━━ Data supplied

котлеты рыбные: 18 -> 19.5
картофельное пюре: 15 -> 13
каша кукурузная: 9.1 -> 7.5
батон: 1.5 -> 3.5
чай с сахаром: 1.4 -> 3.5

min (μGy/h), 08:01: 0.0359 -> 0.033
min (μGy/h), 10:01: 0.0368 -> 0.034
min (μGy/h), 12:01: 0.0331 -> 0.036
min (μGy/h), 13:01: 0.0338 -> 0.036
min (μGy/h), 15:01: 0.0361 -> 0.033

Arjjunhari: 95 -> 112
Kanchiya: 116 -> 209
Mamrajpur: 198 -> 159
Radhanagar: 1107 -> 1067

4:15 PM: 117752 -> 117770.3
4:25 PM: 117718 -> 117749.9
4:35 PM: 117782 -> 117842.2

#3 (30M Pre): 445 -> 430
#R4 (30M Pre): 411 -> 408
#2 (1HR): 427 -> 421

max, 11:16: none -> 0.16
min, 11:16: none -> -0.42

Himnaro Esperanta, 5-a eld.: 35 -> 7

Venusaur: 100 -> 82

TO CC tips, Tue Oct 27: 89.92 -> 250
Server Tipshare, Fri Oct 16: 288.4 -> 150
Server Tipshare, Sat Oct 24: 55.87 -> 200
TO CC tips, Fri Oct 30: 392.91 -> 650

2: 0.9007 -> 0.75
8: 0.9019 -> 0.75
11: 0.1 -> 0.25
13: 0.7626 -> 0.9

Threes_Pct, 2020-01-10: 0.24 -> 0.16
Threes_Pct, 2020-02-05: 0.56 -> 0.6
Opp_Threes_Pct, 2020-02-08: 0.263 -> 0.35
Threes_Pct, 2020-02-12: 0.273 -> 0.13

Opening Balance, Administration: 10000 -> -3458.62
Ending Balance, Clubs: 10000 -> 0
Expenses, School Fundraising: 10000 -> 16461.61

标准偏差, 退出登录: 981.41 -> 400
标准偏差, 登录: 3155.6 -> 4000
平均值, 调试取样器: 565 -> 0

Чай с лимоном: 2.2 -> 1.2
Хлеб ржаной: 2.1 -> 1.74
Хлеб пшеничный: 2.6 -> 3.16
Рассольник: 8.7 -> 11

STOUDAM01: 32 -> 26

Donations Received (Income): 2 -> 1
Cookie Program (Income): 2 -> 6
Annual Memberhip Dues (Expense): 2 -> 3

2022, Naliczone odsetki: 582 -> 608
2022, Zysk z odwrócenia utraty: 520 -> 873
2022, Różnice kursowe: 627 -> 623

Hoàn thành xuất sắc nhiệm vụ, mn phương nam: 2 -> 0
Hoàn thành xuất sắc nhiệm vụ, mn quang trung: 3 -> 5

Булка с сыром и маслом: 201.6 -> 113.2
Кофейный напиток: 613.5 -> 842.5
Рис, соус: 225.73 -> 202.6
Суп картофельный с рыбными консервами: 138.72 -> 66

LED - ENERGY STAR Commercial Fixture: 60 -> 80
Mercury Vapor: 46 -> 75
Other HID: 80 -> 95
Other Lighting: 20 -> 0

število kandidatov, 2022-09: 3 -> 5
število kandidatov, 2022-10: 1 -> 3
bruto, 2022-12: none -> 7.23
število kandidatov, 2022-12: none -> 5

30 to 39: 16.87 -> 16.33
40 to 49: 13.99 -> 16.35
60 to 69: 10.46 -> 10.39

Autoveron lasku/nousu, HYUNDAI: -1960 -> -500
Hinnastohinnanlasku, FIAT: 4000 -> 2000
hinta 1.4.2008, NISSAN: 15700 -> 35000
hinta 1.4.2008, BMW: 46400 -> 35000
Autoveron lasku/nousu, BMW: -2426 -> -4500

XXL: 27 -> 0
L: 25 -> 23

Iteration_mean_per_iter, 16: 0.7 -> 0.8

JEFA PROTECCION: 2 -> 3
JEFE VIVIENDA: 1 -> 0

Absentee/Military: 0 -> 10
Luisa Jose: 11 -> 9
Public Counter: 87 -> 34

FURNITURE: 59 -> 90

━━━━

- **What is needed**:
Exactly the lines from the one containing "Himnaro Esperanta, 5-a eld.: 35 -> 7" through the final line of the records must appear in your reply, and no others.

- **Exercise solution**:
Himnaro Esperanta, 5-a eld.: 35 -> 7

Venusaur: 100 -> 82

TO CC tips, Tue Oct 27: 89.92 -> 250
Server Tipshare, Fri Oct 16: 288.4 -> 150
Server Tipshare, Sat Oct 24: 55.87 -> 200
TO CC tips, Fri Oct 30: 392.91 -> 650

2: 0.9007 -> 0.75
8: 0.9019 -> 0.75
11: 0.1 -> 0.25
13: 0.7626 -> 0.9

Threes_Pct, 2020-01-10: 0.24 -> 0.16
Threes_Pct, 2020-02-05: 0.56 -> 0.6
Opp_Threes_Pct, 2020-02-08: 0.263 -> 0.35
Threes_Pct, 2020-02-12: 0.273 -> 0.13

Opening Balance, Administration: 10000 -> -3458.62
Ending Balance, Clubs: 10000 -> 0
Expenses, School Fundraising: 10000 -> 16461.61

标准偏差, 退出登录: 981.41 -> 400
标准偏差, 登录: 3155.6 -> 4000
平均值, 调试取样器: 565 -> 0

Чай с лимоном: 2.2 -> 1.2
Хлеб ржаной: 2.1 -> 1.74
Хлеб пшеничный: 2.6 -> 3.16
Рассольник: 8.7 -> 11

STOUDAM01: 32 -> 26

Donations Received (Income): 2 -> 1
Cookie Program (Income): 2 -> 6
Annual Memberhip Dues (Expense): 2 -> 3

2022, Naliczone odsetki: 582 -> 608
2022, Zysk z odwrócenia utraty: 520 -> 873
2022, Różnice kursowe: 627 -> 623

Hoàn thành xuất sắc nhiệm vụ, mn phương nam: 2 -> 0
Hoàn thành xuất sắc nhiệm vụ, mn quang trung: 3 -> 5

Булка с сыром и маслом: 201.6 -> 113.2
Кофейный напиток: 613.5 -> 842.5
Рис, соус: 225.73 -> 202.6
Суп картофельный с рыбными консервами: 138.72 -> 66

LED - ENERGY STAR Commercial Fixture: 60 -> 80
Mercury Vapor: 46 -> 75
Other HID: 80 -> 95
Other Lighting: 20 -> 0

število kandidatov, 2022-09: 3 -> 5
število kandidatov, 2022-10: 1 -> 3
bruto, 2022-12: none -> 7.23
število kandidatov, 2022-12: none -> 5

30 to 39: 16.87 -> 16.33
40 to 49: 13.99 -> 16.35
60 to 69: 10.46 -> 10.39

Autoveron lasku/nousu, HYUNDAI: -1960 -> -500
Hinnastohinnanlasku, FIAT: 4000 -> 2000
hinta 1.4.2008, NISSAN: 15700 -> 35000
hinta 1.4.2008, BMW: 46400 -> 35000
Autoveron lasku/nousu, BMW: -2426 -> -4500

XXL: 27 -> 0
L: 25 -> 23

Iteration_mean_per_iter, 16: 0.7 -> 0.8

JEFA PROTECCION: 2 -> 3
JEFE VIVIENDA: 1 -> 0

Absentee/Military: 0 -> 10
Luisa Jose: 11 -> 9
Public Counter: 87 -> 34

FURNITURE: 59 -> 90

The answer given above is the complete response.